How many lines in the records below contain the string "новый"? Case matters, so reply with the number alone.

Page images and the text extracted from them
Segment Open

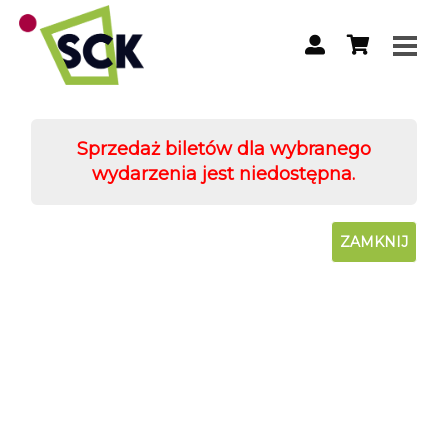
Sprzedaż biletów dla wybranego
wydarzenia jest niedostępna.
ZAMKNIJ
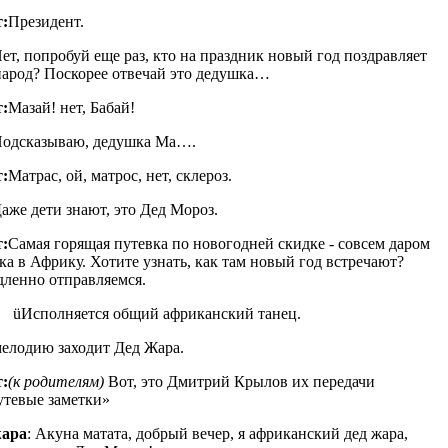
:
Президент.
ет, попробуй еще раз, кто на праздник новый год поздравляет
народ? Поскорее отвечай это дедушка…
:
Мазай! нет, Бабай!
одсказываю, дедушка Ма….
:
Матрас, ой, матрос, нет, склероз.
аже дети знают, это Дед Мороз.
:
Самая горящая путевка по новогодней скидке - совсем даром
ка в Африку. Хотите узнать, как там новый год встречают?
ленно отправляемся.
üИсполняется общий африканский танец.
елодию заходит Дед Жара.
:
(к родителям)
Вот, это Дмитрий Крылов их передачи
тевые заметки»
жара
: Акуна матата, добрый вечер, я африканский дед жара,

Segment Closed

**Response for this exercise:**
2